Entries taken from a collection
* * * * * * *

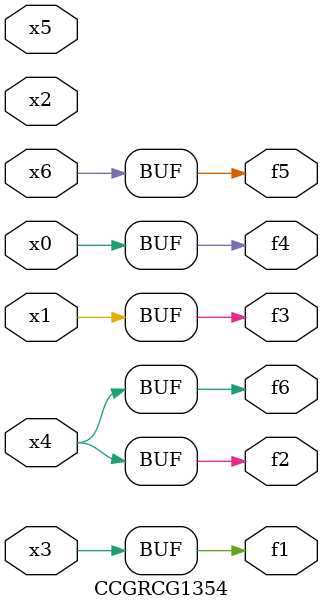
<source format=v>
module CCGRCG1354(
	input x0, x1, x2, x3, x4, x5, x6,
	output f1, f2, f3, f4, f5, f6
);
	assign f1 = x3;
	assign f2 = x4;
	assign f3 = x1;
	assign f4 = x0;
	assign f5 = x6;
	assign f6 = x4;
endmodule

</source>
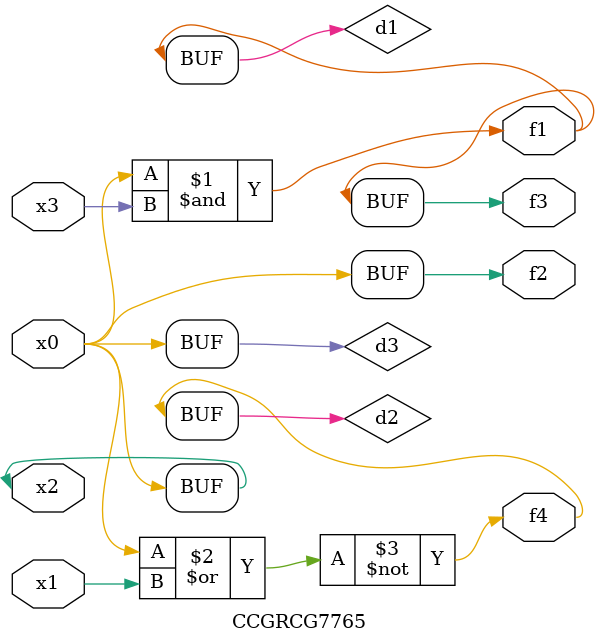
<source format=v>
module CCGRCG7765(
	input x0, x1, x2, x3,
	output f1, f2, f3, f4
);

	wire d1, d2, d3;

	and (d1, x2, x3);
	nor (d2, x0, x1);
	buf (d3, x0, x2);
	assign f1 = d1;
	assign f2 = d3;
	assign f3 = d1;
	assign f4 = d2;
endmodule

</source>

* * * * * * *

# [PROBLEM TO WORK ON]
In the records above, find every line containing the word "input" and show it.

# [THE COMPLETED TASK]
	input x0, x1, x2, x3, x4, x5, x6,
	input x0, x1, x2, x3,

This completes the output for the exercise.